DESCRIPTION OF THE TASK:
Please copy the records below word for word, leaving out the pictures.

[INFORMATION — start]

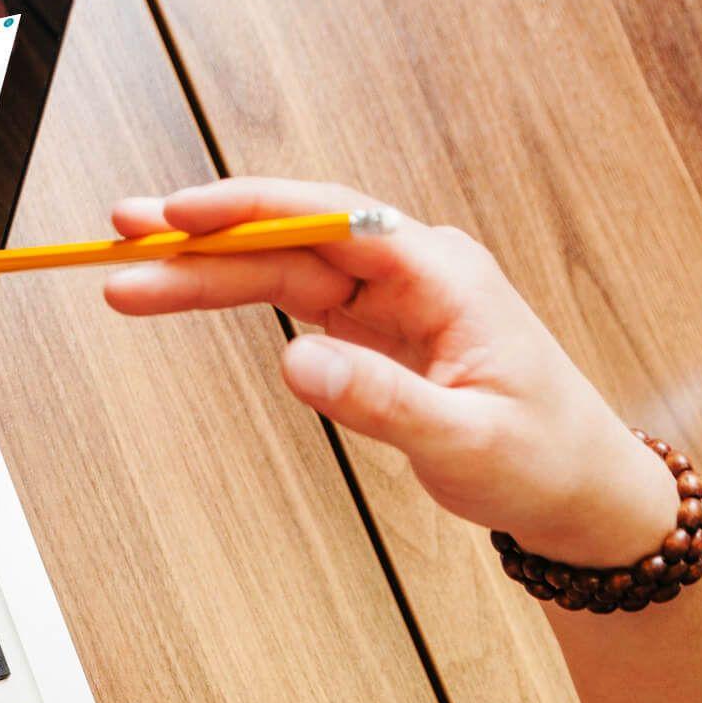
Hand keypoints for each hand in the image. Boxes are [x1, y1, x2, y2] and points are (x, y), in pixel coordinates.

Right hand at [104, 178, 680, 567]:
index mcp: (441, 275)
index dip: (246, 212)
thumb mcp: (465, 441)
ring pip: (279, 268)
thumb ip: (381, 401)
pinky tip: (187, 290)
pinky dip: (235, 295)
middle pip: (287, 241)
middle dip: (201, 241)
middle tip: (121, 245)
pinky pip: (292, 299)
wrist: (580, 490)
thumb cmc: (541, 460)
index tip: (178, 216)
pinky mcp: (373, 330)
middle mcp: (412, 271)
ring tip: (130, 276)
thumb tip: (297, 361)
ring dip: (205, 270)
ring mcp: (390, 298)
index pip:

[INFORMATION — finish]

TASK ANSWER:
Hand keypoints for each hand in the image. Boxes are [x1, y1, x2, y2] and points are (x, y), in pixel coordinates.

Right hand at [104, 178, 680, 567]:
index mcp: (441, 275)
index dip: (246, 212)
thumb mcp: (465, 441)
ring pip: (279, 268)
thumb ip: (381, 401)
pinky tip: (187, 290)
pinky dip: (235, 295)
middle pip: (287, 241)
middle dip: (201, 241)
middle tip: (121, 245)
pinky pip: (292, 299)
wrist: (580, 490)
thumb cmc: (541, 460)
index tip: (178, 216)
pinky mcp: (373, 330)
middle mcp: (412, 271)
ring tip: (130, 276)
thumb tip: (297, 361)
ring dip: (205, 270)
ring mcp: (390, 298)
index pip:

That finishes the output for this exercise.